Ron Howard has been a staple on television for decades. Yet he once was able to be on “The Waltons” with his father, Rance.
On Jan. 24, 1974, CBS aired “The Gift” during the family drama’s second season. Ron Howard plays Seth Turner, who is a friend of both Jason, played by Jon Walmsley, and John-Boy, played by Richard Thomas.
Seth finds out that he has leukemia and his life is coming to an end. Because Seth knows how much Jason loves music, one of the things he wants to do before dying is teach Jason how to play the recorder.
Now this is not just any recorder. Seth made this recorder especially for Jason, so there carries an emotional attachment to it. This episode of “The Waltons” tugs at the heart so much.
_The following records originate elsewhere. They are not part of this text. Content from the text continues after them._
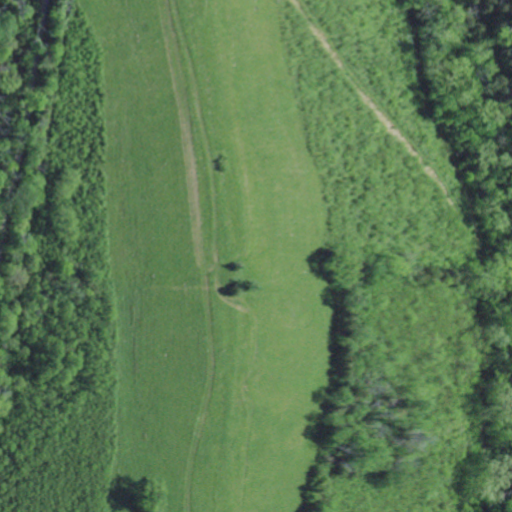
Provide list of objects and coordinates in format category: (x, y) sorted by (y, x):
road: (26, 134)
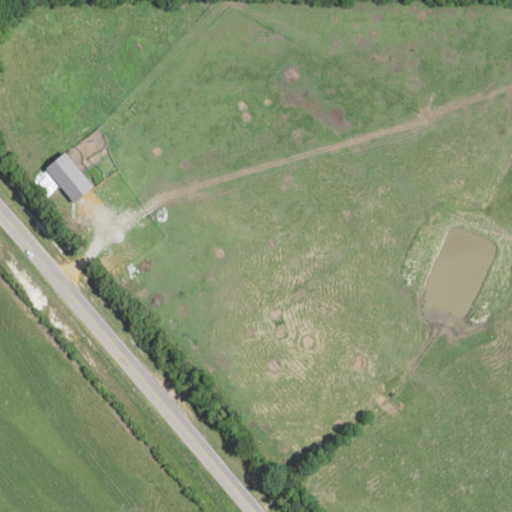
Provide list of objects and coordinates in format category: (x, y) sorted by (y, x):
road: (125, 362)
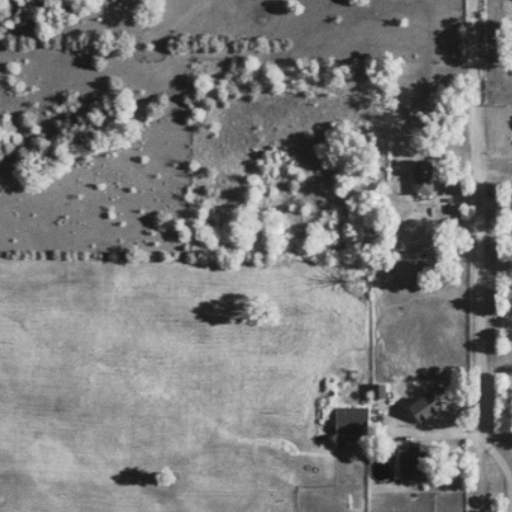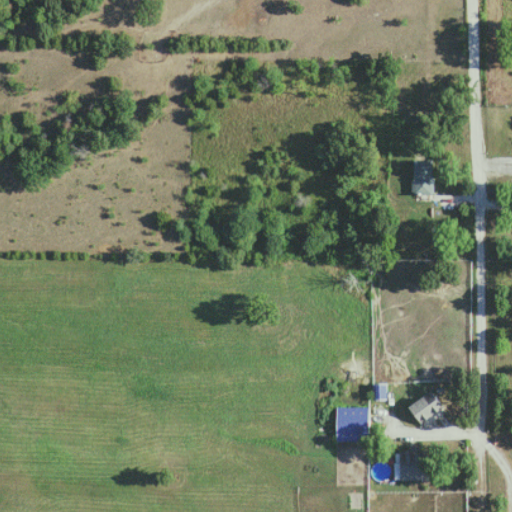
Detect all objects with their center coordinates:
road: (494, 168)
building: (423, 175)
road: (433, 204)
road: (477, 215)
building: (425, 406)
building: (352, 422)
road: (428, 429)
road: (498, 456)
building: (412, 463)
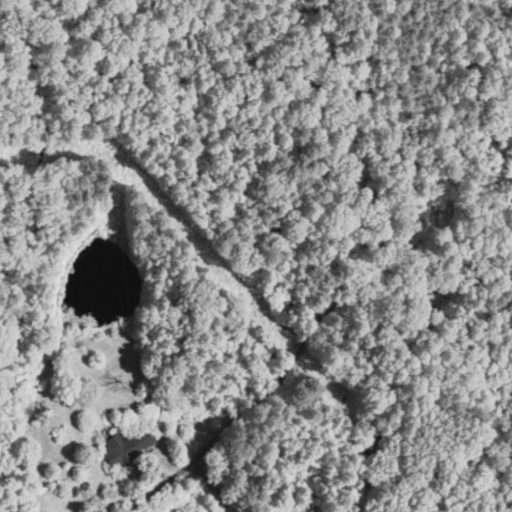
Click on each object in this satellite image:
road: (345, 308)
building: (122, 445)
road: (175, 473)
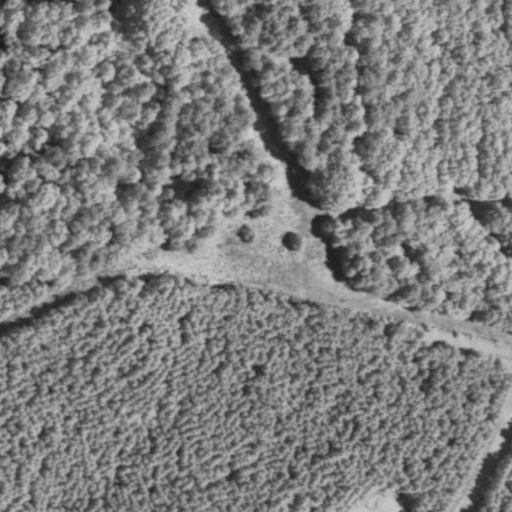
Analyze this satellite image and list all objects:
building: (1, 177)
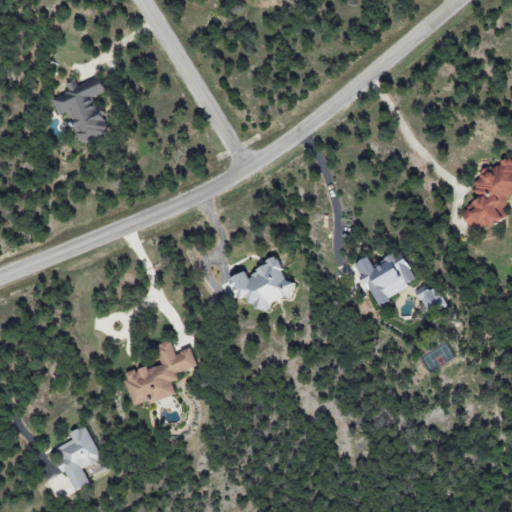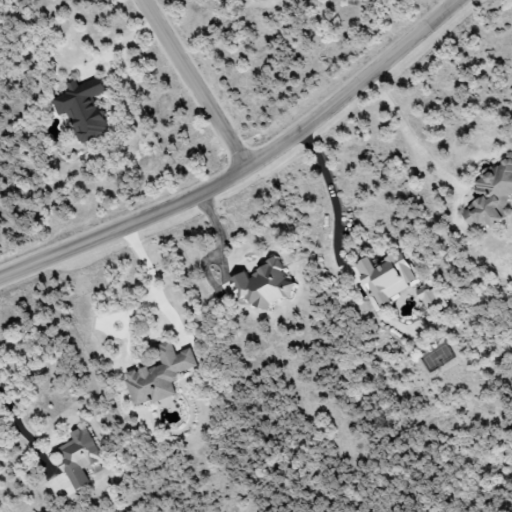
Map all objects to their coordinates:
road: (456, 1)
road: (118, 48)
road: (195, 83)
building: (83, 108)
road: (406, 135)
road: (246, 168)
road: (330, 189)
building: (490, 198)
building: (386, 277)
road: (153, 284)
building: (262, 286)
building: (431, 299)
building: (159, 375)
road: (16, 419)
building: (78, 457)
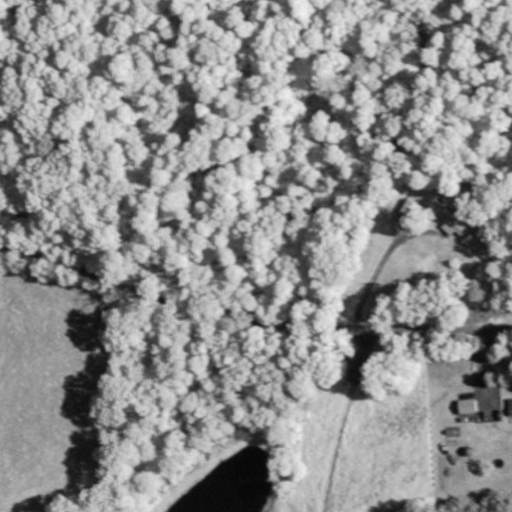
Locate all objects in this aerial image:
building: (411, 210)
building: (449, 218)
road: (250, 316)
building: (467, 407)
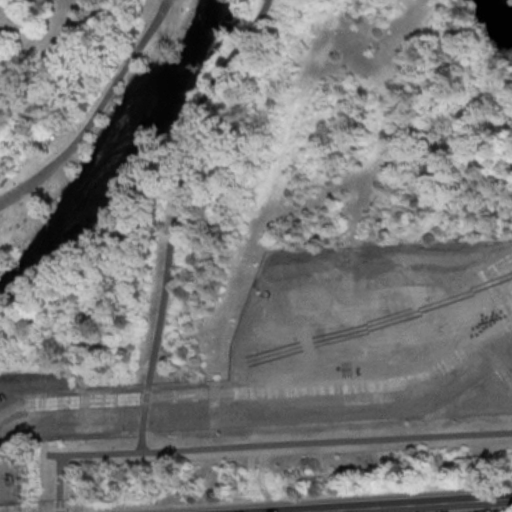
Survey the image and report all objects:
road: (163, 25)
river: (201, 34)
road: (92, 108)
road: (170, 214)
park: (285, 279)
road: (258, 444)
road: (396, 504)
road: (457, 506)
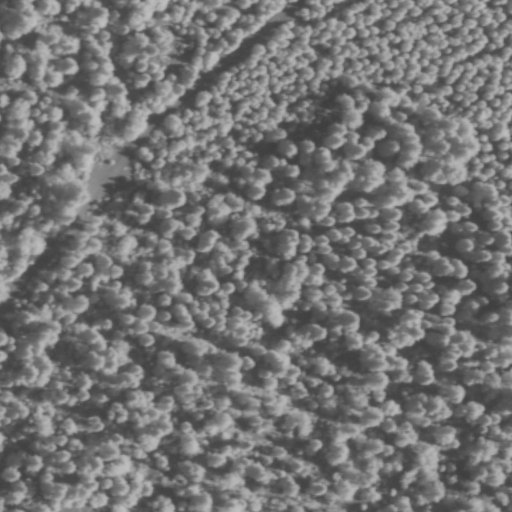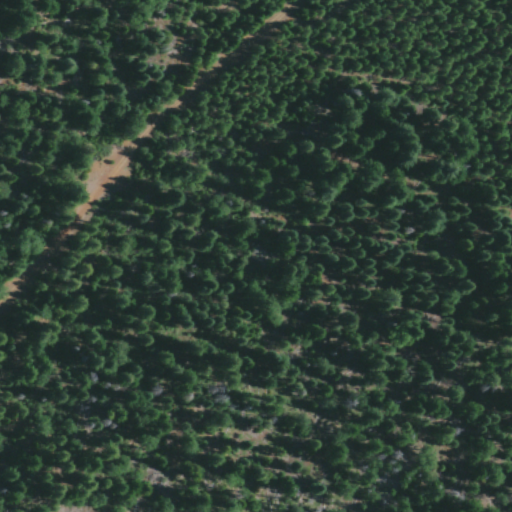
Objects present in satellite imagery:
road: (132, 135)
road: (460, 452)
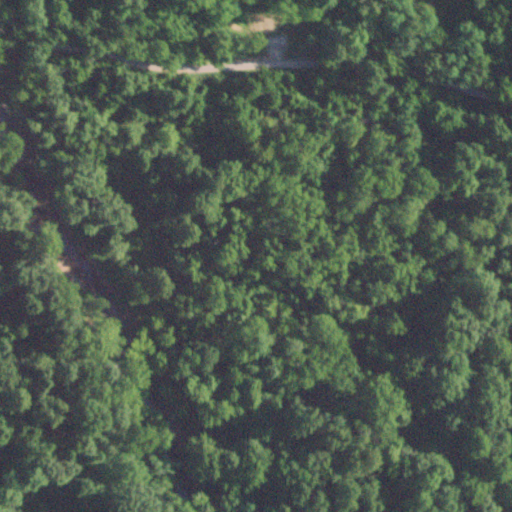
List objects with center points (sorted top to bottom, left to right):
road: (256, 60)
Rance Howard Acts With Son Ron Beyond ‘The Waltons’
Rance Howard plays Dr. McIvers in “The Waltons” episode. It wasn’t the first time he and his son Ron appeared together on a TV show. In Ron Howard’s first TV show, “The Andy Griffith Show,” Rance made approximately five appearances.
Ron Howard went on to star in “Happy Days” as Richie Cunningham. He’s also directed some blockbuster movies in his career, too. Rance Howard’s other son, Clint, is an actor, too.
Rance Howard died on Nov. 25, 2017, just 10 months after his second wife had died.
Richard Thomas Finds Way To Incorporate John-Boy Accent
Since Thomas played an integral part in this episode, it might be worthwhile to look at how and where he incorporated his character’s accent.
He remembers spending his childhood summers on his grandparents’ farm in Kentucky. Now, this is quite the culture shift for Richard Thomas.
“My accent was easy for me because even though I was born and raised in Manhattan and I was a show business kid, my father was born and raised in eastern Kentucky,” Thomas said. “And I spent all of my childhood summers on my grandparents’ farm in eastern Kentucky.
“The dialect is slightly different from Virginia but that mountain dialect was something I grew up with,” he said of his “The Waltons” character. “I had farm life every summer for three months. It was this weird existence of a New York kid as a country kid.”